Locate each line in the records that contains the word "Paul", treating uppercase and lowercase as different, and copy those lines out.

++++ Source material ++++

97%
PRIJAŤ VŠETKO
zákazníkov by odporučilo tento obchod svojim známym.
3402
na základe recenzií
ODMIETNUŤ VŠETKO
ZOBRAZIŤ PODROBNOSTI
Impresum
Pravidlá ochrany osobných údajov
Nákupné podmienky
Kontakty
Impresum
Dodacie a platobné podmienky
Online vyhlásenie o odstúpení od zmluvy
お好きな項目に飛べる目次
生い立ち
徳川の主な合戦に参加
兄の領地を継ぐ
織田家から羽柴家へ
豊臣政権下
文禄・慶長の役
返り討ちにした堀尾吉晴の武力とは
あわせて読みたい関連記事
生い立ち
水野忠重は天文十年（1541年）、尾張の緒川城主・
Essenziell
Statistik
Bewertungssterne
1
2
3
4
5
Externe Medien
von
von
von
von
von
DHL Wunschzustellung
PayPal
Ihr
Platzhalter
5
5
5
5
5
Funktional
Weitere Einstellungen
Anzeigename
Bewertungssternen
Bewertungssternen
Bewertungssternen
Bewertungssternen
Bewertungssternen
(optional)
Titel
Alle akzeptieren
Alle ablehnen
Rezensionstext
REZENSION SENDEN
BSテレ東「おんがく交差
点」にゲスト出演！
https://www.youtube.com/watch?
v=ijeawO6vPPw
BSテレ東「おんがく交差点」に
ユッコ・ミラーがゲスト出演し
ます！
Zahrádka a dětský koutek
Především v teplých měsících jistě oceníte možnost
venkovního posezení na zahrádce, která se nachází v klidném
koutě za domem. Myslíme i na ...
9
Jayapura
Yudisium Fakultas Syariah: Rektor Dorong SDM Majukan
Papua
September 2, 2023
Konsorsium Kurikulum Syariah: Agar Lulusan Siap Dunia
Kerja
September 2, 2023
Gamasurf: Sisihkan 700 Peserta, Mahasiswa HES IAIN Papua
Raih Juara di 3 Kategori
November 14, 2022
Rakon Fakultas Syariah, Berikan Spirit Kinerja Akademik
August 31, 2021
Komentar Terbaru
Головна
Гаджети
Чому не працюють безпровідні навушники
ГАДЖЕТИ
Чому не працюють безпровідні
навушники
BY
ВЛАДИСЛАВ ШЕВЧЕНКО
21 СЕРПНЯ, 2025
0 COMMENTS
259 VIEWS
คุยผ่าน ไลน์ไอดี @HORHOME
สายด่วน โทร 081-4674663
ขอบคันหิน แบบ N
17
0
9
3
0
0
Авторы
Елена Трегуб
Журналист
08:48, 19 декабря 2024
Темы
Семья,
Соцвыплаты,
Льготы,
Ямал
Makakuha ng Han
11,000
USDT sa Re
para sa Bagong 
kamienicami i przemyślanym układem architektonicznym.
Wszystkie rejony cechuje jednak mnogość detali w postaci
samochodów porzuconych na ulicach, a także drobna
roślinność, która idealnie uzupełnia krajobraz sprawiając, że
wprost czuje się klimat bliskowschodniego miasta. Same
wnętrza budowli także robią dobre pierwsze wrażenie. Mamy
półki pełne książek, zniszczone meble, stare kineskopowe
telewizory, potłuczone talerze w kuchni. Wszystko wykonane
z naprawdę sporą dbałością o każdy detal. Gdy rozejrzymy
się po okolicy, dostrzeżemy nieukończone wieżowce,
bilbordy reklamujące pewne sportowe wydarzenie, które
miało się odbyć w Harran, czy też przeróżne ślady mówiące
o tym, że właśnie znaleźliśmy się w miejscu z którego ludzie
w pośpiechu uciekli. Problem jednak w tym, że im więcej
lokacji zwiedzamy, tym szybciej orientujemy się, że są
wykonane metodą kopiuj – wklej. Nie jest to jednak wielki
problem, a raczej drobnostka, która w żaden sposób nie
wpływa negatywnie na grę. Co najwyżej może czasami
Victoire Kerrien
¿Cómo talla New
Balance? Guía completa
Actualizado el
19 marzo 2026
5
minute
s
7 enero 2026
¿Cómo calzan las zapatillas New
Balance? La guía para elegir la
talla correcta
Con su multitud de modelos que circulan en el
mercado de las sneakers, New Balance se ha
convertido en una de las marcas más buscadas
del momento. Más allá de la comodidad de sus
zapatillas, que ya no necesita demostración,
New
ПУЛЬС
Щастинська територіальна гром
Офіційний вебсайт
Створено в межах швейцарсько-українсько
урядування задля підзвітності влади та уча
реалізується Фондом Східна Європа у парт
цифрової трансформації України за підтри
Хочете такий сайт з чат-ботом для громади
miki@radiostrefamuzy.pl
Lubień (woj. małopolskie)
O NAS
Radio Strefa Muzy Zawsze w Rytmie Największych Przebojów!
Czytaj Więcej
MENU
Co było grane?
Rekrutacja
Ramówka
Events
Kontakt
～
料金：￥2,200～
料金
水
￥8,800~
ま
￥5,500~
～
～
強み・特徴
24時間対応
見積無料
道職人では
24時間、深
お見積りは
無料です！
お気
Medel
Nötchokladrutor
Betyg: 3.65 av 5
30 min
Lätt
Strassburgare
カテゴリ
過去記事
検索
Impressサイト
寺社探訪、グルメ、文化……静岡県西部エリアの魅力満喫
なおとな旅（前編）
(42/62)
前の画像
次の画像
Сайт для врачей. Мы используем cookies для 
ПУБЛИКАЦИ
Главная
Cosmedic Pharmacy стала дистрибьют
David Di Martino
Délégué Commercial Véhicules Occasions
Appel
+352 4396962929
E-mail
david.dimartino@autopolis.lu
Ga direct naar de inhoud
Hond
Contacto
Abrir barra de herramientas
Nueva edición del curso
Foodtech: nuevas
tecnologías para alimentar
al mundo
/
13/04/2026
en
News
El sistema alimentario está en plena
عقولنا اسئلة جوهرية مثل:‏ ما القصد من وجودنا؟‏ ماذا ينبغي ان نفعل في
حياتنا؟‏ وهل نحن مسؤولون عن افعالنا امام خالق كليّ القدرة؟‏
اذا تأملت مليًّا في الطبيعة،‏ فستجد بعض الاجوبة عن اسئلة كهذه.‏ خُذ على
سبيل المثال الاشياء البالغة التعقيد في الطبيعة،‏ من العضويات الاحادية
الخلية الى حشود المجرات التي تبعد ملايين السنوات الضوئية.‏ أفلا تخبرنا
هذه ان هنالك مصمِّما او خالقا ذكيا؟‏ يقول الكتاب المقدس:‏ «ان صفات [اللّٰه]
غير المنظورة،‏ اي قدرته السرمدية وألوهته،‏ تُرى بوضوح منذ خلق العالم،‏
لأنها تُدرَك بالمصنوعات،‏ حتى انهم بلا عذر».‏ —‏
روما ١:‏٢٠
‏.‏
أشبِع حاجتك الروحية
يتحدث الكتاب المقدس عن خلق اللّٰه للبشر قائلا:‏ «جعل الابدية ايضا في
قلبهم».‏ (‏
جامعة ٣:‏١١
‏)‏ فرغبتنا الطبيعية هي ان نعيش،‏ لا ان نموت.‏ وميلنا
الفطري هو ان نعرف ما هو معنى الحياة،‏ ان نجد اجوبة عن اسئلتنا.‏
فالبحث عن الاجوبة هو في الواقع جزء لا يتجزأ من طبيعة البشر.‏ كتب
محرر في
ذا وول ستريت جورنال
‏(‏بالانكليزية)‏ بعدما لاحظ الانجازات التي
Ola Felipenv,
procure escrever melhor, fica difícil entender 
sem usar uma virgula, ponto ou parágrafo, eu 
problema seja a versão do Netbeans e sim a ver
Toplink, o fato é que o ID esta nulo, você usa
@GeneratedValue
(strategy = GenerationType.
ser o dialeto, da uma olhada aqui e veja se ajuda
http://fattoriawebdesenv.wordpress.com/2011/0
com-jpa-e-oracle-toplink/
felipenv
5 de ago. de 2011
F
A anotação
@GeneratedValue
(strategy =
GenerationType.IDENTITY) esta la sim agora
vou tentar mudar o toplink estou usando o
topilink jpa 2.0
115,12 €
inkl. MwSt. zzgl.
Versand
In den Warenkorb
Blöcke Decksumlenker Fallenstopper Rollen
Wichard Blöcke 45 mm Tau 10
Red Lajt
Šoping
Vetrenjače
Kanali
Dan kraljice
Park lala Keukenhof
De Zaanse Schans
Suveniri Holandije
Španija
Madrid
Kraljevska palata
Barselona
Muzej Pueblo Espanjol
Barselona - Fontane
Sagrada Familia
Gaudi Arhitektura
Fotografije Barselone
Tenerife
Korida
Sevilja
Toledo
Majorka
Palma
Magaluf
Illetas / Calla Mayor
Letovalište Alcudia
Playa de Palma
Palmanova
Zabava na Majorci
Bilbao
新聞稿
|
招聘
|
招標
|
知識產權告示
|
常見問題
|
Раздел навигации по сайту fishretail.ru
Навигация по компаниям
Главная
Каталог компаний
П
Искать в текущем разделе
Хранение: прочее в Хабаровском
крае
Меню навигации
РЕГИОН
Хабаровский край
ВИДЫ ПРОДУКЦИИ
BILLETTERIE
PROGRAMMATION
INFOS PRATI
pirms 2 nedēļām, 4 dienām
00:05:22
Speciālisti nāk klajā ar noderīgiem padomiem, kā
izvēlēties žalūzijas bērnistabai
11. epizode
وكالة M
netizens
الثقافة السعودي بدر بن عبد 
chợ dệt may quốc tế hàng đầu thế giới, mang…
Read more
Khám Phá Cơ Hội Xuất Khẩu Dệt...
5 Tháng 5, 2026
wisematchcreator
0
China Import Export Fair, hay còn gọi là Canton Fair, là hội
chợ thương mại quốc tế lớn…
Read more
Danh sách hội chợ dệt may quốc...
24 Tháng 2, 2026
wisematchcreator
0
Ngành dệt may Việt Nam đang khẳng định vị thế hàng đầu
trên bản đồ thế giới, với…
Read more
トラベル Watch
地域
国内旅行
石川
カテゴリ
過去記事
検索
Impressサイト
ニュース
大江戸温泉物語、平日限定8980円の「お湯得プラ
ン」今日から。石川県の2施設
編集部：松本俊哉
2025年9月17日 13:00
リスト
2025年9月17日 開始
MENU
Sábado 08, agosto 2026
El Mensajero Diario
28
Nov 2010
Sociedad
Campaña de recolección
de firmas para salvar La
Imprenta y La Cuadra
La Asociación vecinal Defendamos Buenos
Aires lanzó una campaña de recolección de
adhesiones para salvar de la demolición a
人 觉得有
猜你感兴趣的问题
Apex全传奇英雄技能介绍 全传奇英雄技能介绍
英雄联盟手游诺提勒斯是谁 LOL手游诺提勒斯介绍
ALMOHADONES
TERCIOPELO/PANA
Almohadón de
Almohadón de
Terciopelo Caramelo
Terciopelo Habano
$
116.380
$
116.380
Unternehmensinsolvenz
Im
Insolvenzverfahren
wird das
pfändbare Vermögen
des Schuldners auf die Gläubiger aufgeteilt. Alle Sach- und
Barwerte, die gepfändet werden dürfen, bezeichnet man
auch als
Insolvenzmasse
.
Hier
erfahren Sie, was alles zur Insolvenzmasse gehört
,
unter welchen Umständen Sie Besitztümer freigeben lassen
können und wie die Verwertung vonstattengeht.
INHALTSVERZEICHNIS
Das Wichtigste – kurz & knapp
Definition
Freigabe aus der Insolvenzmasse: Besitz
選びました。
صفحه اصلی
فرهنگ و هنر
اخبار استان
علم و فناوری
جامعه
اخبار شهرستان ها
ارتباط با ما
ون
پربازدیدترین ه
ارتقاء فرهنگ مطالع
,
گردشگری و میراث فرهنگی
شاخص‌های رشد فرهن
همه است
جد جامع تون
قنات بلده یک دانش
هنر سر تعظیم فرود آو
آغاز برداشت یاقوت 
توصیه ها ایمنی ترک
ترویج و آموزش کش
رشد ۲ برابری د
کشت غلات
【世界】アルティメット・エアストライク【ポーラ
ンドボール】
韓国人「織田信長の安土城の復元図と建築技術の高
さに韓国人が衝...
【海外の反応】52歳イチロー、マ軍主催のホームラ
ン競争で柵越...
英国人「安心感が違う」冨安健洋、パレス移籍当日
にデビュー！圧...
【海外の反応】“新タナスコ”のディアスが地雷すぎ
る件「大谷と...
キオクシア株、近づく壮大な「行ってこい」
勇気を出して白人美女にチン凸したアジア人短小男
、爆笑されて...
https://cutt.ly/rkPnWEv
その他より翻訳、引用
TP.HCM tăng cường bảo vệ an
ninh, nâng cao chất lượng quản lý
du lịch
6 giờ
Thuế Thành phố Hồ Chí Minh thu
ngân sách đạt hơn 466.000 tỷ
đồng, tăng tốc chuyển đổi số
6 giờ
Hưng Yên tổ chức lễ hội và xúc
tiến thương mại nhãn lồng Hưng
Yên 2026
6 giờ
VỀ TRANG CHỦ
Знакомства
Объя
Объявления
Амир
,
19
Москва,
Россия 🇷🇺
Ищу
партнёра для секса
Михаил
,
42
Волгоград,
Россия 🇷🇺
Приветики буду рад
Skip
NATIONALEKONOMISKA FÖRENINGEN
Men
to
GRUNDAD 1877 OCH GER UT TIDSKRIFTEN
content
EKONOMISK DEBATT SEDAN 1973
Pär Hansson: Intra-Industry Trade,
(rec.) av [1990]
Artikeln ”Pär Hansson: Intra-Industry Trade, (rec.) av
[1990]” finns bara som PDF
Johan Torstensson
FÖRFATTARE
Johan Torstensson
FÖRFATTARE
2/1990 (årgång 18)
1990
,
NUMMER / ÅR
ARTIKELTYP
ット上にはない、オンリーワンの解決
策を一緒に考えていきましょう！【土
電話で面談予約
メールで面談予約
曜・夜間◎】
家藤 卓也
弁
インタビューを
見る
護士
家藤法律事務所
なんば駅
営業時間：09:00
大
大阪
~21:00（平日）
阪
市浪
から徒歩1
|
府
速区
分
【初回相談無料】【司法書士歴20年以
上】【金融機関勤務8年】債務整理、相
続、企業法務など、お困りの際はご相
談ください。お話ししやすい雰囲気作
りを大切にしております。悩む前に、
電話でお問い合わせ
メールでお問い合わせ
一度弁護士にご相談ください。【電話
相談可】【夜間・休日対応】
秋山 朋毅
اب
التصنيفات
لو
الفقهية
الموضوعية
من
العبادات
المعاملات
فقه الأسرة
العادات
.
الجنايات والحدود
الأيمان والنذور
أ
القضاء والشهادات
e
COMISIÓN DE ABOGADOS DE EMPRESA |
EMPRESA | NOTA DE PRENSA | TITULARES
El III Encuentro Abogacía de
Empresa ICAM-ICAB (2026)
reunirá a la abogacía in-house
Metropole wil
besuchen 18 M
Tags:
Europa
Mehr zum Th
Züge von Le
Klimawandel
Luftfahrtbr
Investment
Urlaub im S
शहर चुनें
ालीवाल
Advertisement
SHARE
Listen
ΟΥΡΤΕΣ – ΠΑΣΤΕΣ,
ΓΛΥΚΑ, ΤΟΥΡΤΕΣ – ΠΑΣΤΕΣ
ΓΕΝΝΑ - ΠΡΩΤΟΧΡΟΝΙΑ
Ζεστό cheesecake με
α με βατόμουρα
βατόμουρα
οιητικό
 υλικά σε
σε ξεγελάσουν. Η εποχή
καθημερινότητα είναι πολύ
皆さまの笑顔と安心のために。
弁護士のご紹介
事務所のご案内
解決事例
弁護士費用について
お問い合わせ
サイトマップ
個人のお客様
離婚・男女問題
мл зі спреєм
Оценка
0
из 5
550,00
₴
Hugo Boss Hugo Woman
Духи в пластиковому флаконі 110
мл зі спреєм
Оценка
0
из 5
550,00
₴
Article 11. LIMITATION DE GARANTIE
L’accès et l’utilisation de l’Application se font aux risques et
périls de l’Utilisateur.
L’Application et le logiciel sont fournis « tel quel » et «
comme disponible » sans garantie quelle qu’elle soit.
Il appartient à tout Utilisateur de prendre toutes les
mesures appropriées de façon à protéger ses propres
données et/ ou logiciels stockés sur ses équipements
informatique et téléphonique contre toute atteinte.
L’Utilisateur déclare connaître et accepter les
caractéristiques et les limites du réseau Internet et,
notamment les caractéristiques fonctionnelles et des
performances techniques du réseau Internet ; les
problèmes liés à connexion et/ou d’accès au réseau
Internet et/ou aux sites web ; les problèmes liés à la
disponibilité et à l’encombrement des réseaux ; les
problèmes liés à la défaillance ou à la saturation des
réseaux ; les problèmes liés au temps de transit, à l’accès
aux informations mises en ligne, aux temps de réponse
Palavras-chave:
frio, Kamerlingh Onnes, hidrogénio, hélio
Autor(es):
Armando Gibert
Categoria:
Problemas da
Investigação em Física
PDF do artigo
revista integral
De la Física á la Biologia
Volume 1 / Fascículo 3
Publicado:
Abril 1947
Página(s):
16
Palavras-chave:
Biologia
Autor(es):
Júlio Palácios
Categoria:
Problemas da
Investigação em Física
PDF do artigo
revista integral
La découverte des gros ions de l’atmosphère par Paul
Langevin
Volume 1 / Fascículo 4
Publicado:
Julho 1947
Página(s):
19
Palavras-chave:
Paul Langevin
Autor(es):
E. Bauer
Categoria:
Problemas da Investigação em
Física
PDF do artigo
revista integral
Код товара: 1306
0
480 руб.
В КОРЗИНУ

++++

Response to the exercise:
La découverte des gros ions de l’atmosphère par Paul
Paul Langevin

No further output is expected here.